Bu istiladan sonra, Buda 17 inci yüzyıla kadar harabe halinde kalmış, daha sonra Barok tarzda yeniden inşa edilmiş. Kilise, 19 uncu yüzyılda büyük bir restorasyondan geçmiş ve çatısı ünlü Zsolnay seramikleri ile döşenmiş. Bugün, kilise şehirdeki en öne çıkan yapılardan biri kabul ediliyor.
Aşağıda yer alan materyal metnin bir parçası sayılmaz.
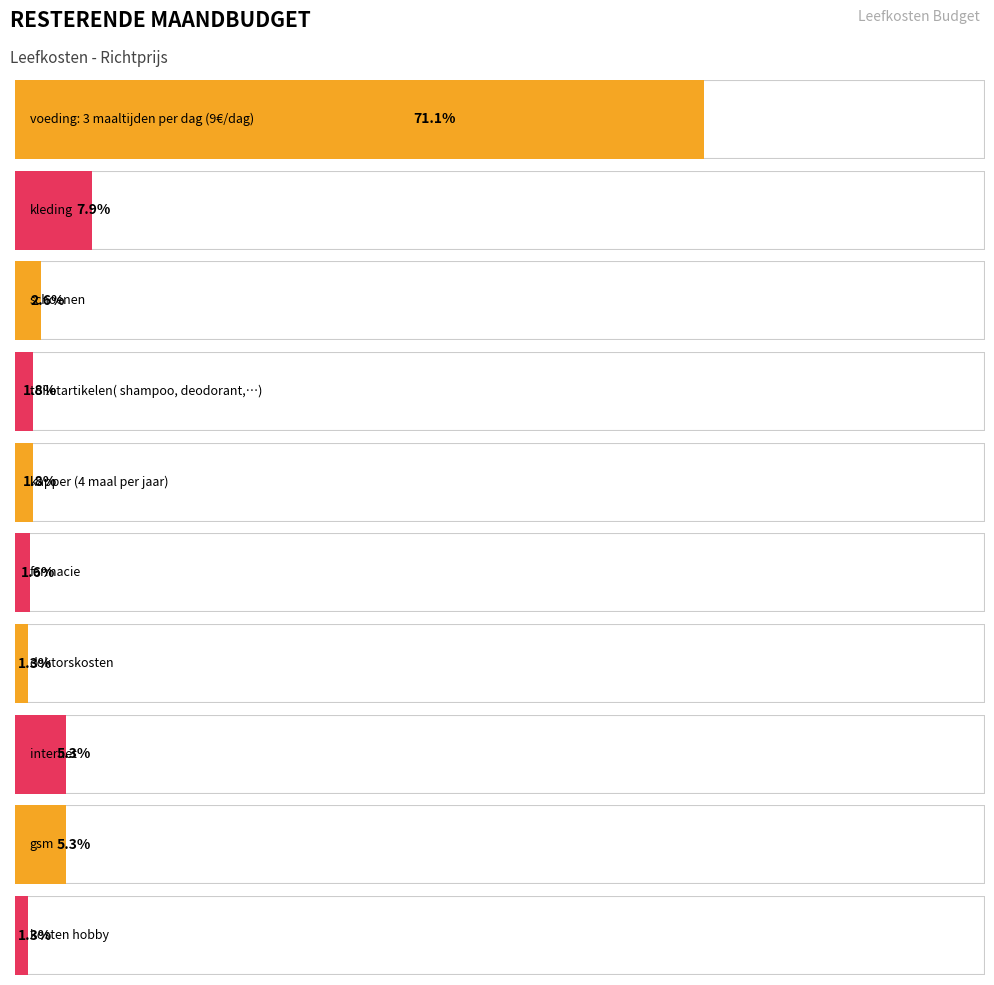

Rank the categories by value from highest to lowest.

voeding: 3 maaltijden per dag (9€/dag), kleding, internet, gsm, schoenen, toiletartikelen( shampoo, deodorant,…), kapper (4 maal per jaar), farmacie, doktorskosten, kosten hobby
ZİNCİR KÖPRÜ (Széchenyi Köprüsü / Chain Bridge)
Budapeşte’nin alamet-i farikalarından olan Zincir Köprü 19. yüzyılda, Tuna Nehri üzerine, Buda ve Peşte’yi birleştirmek amacıyla yapılmış. Avrupa’nın en uzun asma köprüsü olan 375 metre uzunluk ve 16 metre genişliğindeki köprü yapıldığı dönemde (1849) bir mühendislik harikası olarak tanımlanmış.

Zincir Köprü
Macar Hanedanı’nın armalarıyla süslü olan köprüde Heykeltıraş Janos Marschalko’nun eseri olan taş aslanlar her iki yakada yapıyı korumak için nöbet tutuyor. Köprü açılışında aslanların dilinin olmadığını söyleyen bir vatandaşı duyan heykeltıraşın o anda köprüden atlayarak intihar ettiği söyleniyor.
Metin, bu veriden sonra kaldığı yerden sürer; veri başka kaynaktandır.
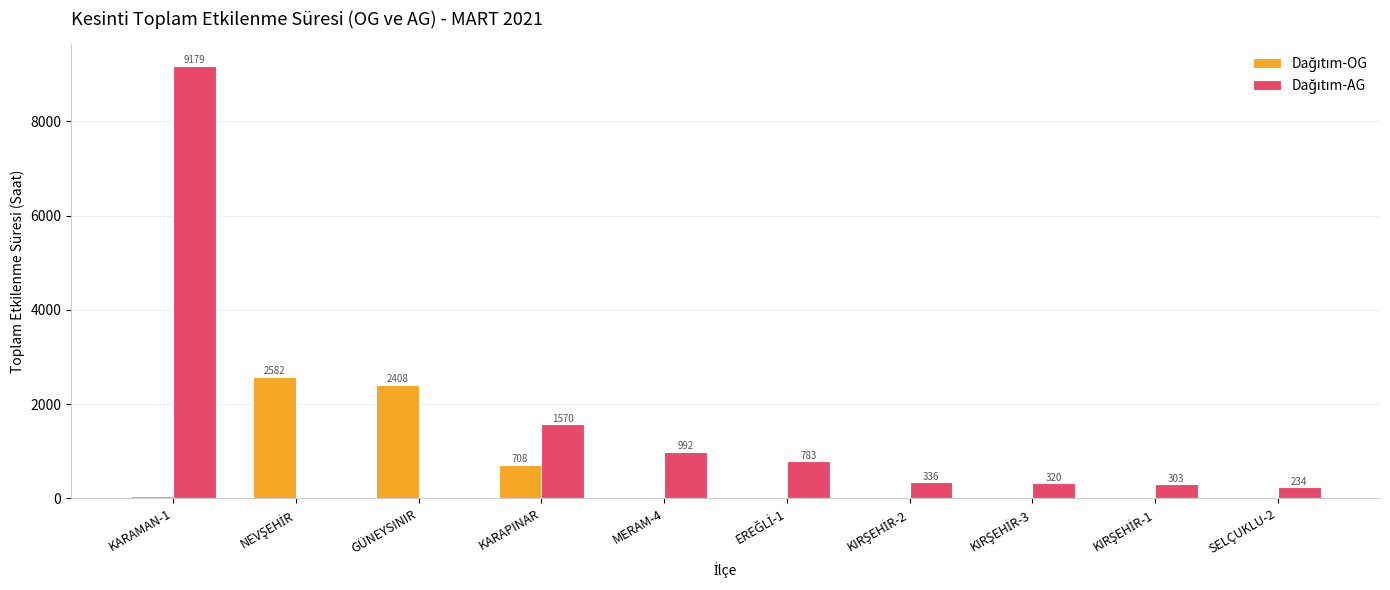

At which category is the sum across all series the highest?

KARAMAN-1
Ortaçağ’dan 1849’a kadar Tuna Nehri’nde Buda ve Peşte’yi birbirine bağlayan ve sadece ilkbahar ve sonbahar arasında kurulan dubadan bir köprü varmış. Kışın da nehir donduğundan köprüye gerek kalmazmış. Fakat havanın aniden değiştiği ve nehirdeki buzların eridiği zamanlar olurmuş. Böyle durumlarda da insanlar kendi yakalarında mahsur kalırmış. 1820’de Kont István Széchenyi, kendi babasının cenazesine gitmek için bir hafta beklemek zorunda kalınca Buda ve Peşte’yi kalıcı olarak birleştirecek bir köprü yapma fikri ortaya çıkmış ve Kont István Széchenyi’nin çabalarıyla köprü tamamlanmış.
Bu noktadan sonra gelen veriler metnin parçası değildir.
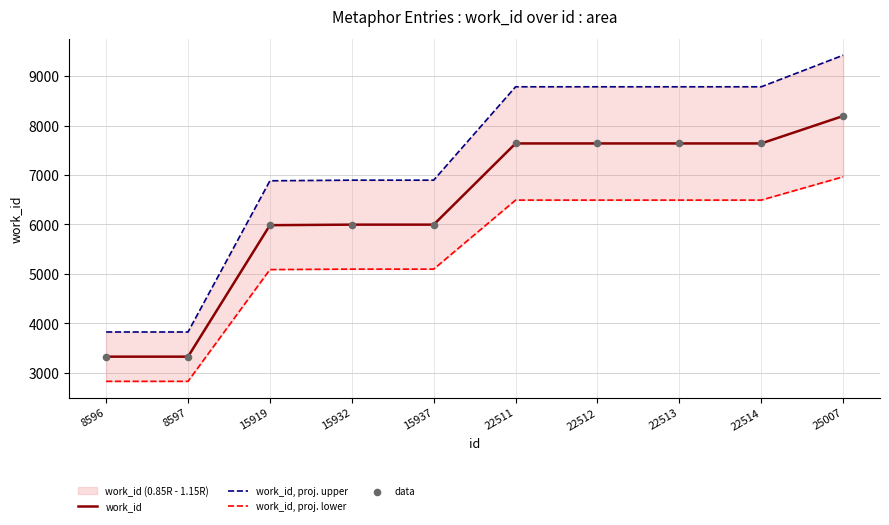

True or false: work_id has a value of 7639 at 22511.

True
Buda yakasına ulaşmak için Zincir Köprü’yü yürüyerek geçmenizi öneririm. Harika bir manzara sunuyor.

YEME-İÇME
Macaristan’ın en popüler yemeği “Gulaş”…  Gulaş yemeği dışında, gulaş çorbası, kaz ciğeri, paprika sosis gibi yiyecekleri de denemelisiniz.

Macar Gulaş
Peste kısmında; Gerbeaud Cafe, New York Cafe ve Hung(a)ry Bistro’yu; Buda kısmında ise Zona Restaurant’ı şiddetle tavsiye ederim.

ALIŞVERİŞ
“Kalocsa” adı verilen el yapımı Macar dantellerine tek kelimeyle hayran kaldığımı söyleyebilirim. Oldukça ince işçilik olduğu için fiyatları pahalı olsa da kitap ayracından masa örtüsüne kadar çok farklı boy ve formlarda satılan bu dantellerden hatıra niyetine kendinize mutlaka bir tane almalısınız.

Dantel dışında; el yapımı porselen bebekleri, paskalya yumurtaları, el boyaması ahşap işleri ve paprikaları (kırmızı biber) da ünlü…

Ünlü Macar Dantelleri
NELER YAPILIR ?
Budapeşte aynı zamanda kaplıcaları ile de ünlü… Şehirde birçok kaplıca bulunuyor ancak Gellert (Buda’da Balıkçılar Tabyası yakınlarında) ve Szechenyi Termal Kaplıcaları (Peşte’de City Park içinde) en ünlü olanları…. Vaktimiz olmadığı için böyle bir deneyim yaşayamadık ancak ilginiz ve vaktiniz varsa internet sitelerini de inceleyip zevkinize uygun olanı tercih edebilirsiniz.

Biletinizi önceden alarak Opera ya da Operette Theater'da bir temsil izleyebilirsiniz.